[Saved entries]
Content starts

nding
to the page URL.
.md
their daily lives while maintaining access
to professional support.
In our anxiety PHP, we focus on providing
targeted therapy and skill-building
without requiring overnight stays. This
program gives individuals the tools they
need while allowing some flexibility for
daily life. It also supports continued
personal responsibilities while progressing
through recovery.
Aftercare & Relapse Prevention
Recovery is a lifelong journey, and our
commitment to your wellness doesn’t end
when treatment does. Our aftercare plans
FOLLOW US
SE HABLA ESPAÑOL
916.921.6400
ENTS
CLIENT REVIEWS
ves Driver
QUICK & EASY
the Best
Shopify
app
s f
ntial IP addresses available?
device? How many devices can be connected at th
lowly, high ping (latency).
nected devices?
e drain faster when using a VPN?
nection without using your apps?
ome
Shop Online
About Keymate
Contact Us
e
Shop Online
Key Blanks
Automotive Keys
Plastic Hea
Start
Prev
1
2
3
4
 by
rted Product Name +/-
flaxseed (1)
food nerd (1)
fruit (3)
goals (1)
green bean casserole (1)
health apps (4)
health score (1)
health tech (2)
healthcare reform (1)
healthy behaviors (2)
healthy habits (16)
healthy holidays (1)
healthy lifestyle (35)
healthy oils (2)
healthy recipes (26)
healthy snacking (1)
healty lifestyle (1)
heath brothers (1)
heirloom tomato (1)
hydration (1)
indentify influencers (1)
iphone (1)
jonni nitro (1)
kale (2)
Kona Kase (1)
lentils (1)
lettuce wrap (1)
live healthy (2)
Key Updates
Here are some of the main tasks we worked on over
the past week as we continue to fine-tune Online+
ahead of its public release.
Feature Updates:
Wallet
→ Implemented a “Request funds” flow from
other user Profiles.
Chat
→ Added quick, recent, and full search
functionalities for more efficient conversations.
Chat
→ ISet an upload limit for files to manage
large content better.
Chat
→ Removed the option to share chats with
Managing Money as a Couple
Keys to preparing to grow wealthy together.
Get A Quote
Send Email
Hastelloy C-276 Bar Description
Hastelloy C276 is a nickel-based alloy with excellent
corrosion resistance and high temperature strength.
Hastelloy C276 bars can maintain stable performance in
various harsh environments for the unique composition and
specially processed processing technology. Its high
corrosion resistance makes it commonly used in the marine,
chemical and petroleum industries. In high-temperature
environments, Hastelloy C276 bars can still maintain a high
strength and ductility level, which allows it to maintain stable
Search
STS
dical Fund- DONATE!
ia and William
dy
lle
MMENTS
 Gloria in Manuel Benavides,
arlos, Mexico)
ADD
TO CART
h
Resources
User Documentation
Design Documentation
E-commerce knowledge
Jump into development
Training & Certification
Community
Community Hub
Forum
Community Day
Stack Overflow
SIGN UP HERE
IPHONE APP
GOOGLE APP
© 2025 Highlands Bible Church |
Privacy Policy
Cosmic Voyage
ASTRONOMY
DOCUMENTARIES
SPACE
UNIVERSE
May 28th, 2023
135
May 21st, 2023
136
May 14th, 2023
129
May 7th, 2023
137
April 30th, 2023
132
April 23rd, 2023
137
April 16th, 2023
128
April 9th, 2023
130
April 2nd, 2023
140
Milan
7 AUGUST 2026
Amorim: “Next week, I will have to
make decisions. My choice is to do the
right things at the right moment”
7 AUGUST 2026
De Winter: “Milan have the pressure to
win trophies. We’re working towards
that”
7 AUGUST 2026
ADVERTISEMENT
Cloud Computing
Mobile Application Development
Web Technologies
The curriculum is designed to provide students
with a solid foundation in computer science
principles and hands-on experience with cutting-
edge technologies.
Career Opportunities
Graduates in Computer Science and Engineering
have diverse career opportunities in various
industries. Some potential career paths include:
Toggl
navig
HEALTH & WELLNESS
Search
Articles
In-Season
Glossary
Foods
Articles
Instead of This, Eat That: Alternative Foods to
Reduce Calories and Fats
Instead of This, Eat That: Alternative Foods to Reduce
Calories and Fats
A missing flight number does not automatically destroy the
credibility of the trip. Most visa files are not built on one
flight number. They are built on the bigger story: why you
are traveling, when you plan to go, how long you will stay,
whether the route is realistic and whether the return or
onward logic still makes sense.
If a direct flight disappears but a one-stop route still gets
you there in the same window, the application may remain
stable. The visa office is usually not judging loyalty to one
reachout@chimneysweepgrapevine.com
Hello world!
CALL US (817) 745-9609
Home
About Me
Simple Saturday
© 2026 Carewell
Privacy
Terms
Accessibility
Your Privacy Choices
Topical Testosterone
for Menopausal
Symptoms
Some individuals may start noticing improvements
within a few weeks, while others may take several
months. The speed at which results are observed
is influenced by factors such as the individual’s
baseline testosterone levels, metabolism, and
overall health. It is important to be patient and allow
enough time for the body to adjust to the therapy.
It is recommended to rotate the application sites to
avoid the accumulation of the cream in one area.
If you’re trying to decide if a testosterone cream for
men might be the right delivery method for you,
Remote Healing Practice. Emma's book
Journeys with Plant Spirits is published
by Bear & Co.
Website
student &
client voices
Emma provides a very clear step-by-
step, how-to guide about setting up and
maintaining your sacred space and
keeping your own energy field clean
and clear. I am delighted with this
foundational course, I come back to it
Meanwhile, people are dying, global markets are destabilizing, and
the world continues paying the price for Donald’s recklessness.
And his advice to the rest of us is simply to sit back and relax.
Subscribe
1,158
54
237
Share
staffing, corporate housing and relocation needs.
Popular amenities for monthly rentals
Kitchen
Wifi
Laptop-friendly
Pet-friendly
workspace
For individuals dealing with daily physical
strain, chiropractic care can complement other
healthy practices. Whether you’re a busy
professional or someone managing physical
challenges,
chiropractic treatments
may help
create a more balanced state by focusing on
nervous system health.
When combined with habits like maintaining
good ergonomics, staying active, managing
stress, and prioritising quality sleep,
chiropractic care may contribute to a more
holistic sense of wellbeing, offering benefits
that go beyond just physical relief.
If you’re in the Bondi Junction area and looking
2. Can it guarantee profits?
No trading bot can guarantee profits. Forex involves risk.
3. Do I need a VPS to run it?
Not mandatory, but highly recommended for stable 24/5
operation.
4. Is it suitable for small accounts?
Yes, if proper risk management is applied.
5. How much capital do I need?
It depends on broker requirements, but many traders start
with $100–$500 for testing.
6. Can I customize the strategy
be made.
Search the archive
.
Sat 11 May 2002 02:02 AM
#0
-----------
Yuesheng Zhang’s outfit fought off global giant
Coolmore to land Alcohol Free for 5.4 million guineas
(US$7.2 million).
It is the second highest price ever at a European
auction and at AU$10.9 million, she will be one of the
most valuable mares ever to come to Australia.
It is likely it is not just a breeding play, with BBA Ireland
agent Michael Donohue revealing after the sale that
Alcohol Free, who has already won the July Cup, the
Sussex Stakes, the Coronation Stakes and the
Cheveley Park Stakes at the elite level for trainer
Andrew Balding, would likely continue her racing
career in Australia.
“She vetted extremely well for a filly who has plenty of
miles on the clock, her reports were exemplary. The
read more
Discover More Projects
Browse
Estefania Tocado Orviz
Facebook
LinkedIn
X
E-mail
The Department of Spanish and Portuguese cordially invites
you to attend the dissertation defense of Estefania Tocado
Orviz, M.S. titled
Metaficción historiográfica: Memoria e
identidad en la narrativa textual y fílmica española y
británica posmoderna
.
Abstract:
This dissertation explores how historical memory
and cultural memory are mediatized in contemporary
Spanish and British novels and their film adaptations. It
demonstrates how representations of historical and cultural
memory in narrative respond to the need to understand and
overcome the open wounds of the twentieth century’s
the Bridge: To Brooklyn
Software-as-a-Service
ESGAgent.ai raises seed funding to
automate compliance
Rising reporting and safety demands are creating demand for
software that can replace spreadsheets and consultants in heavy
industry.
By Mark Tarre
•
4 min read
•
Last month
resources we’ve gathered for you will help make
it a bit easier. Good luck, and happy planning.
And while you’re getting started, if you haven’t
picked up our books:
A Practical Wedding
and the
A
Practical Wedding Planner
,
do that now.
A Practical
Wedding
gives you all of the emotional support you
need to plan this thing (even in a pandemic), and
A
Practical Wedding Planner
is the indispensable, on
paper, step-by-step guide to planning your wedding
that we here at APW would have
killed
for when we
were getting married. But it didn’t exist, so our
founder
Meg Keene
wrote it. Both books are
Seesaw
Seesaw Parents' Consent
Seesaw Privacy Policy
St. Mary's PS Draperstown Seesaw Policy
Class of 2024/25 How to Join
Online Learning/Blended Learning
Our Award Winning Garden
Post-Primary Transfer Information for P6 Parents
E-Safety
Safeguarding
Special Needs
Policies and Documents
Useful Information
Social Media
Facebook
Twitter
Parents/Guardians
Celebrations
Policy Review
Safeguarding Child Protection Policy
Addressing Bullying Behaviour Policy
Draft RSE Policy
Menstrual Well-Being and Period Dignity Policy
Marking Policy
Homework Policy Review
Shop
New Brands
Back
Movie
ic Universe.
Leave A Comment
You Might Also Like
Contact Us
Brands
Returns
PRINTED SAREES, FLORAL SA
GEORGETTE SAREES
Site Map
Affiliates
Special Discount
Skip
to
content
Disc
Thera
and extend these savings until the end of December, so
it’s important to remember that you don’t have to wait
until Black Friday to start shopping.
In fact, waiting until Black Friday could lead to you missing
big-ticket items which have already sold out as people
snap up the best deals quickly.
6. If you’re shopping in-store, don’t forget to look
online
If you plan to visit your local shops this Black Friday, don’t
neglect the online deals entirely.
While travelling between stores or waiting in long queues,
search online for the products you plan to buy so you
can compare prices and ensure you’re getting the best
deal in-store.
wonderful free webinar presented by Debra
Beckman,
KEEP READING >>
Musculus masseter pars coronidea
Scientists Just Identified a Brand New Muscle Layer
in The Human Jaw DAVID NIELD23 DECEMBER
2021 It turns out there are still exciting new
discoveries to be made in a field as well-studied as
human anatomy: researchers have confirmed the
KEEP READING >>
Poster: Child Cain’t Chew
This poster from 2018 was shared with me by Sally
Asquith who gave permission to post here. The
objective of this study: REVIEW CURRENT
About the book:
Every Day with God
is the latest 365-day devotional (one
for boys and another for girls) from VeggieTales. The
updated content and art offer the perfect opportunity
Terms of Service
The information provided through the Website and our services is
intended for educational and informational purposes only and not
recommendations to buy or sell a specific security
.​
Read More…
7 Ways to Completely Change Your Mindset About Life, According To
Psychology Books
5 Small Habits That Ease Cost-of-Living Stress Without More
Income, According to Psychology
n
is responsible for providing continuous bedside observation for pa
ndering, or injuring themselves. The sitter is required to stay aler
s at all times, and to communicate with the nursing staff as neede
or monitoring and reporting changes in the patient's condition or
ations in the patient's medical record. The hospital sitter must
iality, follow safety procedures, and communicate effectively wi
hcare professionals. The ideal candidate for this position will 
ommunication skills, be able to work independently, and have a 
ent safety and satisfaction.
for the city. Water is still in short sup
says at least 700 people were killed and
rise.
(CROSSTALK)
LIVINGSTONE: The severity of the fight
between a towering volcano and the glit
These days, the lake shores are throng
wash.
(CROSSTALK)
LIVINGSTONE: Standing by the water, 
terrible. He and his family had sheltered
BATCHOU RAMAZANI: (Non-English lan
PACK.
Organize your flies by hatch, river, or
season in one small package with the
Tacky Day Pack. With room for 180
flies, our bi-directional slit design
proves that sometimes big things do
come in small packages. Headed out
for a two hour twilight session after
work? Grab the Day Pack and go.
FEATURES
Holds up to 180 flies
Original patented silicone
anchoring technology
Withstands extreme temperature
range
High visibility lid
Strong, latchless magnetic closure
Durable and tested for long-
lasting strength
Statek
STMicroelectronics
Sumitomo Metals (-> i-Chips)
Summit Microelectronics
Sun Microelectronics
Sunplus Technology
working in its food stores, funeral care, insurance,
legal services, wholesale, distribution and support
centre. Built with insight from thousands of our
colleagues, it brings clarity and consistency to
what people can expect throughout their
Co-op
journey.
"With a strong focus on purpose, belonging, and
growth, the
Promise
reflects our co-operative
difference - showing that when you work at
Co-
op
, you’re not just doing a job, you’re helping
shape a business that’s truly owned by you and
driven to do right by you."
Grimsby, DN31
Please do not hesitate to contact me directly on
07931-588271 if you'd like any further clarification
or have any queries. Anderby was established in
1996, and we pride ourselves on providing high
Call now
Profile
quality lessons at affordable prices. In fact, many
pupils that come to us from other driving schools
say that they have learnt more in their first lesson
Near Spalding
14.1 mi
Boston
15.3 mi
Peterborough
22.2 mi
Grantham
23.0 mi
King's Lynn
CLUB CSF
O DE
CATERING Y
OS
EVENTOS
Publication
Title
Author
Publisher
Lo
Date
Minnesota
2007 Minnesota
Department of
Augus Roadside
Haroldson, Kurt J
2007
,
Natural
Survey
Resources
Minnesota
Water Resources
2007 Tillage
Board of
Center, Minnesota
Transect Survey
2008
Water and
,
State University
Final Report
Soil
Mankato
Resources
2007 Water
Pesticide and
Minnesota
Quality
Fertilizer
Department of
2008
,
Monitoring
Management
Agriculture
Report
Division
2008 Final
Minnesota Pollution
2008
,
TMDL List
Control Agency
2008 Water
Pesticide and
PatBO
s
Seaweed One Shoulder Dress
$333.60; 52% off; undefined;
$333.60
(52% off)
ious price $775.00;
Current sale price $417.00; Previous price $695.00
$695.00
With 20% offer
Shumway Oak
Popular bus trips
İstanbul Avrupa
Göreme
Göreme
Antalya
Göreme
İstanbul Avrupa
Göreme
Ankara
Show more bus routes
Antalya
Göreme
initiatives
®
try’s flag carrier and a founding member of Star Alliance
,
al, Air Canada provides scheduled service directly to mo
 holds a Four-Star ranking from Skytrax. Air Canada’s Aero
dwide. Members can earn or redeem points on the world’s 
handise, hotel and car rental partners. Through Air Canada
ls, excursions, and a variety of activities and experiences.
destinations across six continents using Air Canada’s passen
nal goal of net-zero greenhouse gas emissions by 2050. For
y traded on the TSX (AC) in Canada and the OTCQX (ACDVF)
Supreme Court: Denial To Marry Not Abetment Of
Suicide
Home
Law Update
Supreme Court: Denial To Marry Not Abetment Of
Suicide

Content ends

### [EXERCISE]
Quote the rows word for word, from the first line through the line that contains "corrosion resistance and", with both ends included.

### [TASK ANSWER]
nding
to the page URL.
.md
their daily lives while maintaining access
to professional support.
In our anxiety PHP, we focus on providing
targeted therapy and skill-building
without requiring overnight stays. This
program gives individuals the tools they
need while allowing some flexibility for
daily life. It also supports continued
personal responsibilities while progressing
through recovery.
Aftercare & Relapse Prevention
Recovery is a lifelong journey, and our
commitment to your wellness doesn’t end
when treatment does. Our aftercare plans
FOLLOW US
SE HABLA ESPAÑOL
916.921.6400
ENTS
CLIENT REVIEWS
ves Driver
QUICK & EASY
the Best
Shopify
app
s f
ntial IP addresses available?
device? How many devices can be connected at th
lowly, high ping (latency).
nected devices?
e drain faster when using a VPN?
nection without using your apps?
ome
Shop Online
About Keymate
Contact Us
e
Shop Online
Key Blanks
Automotive Keys
Plastic Hea
Start
Prev
1
2
3
4
 by
rted Product Name +/-
flaxseed (1)
food nerd (1)
fruit (3)
goals (1)
green bean casserole (1)
health apps (4)
health score (1)
health tech (2)
healthcare reform (1)
healthy behaviors (2)
healthy habits (16)
healthy holidays (1)
healthy lifestyle (35)
healthy oils (2)
healthy recipes (26)
healthy snacking (1)
healty lifestyle (1)
heath brothers (1)
heirloom tomato (1)
hydration (1)
indentify influencers (1)
iphone (1)
jonni nitro (1)
kale (2)
Kona Kase (1)
lentils (1)
lettuce wrap (1)
live healthy (2)
Key Updates
Here are some of the main tasks we worked on over
the past week as we continue to fine-tune Online+
ahead of its public release.
Feature Updates:
Wallet
→ Implemented a “Request funds” flow from
other user Profiles.
Chat
→ Added quick, recent, and full search
functionalities for more efficient conversations.
Chat
→ ISet an upload limit for files to manage
large content better.
Chat
→ Removed the option to share chats with
Managing Money as a Couple
Keys to preparing to grow wealthy together.
Get A Quote
Send Email
Hastelloy C-276 Bar Description
Hastelloy C276 is a nickel-based alloy with excellent
corrosion resistance and high temperature strength.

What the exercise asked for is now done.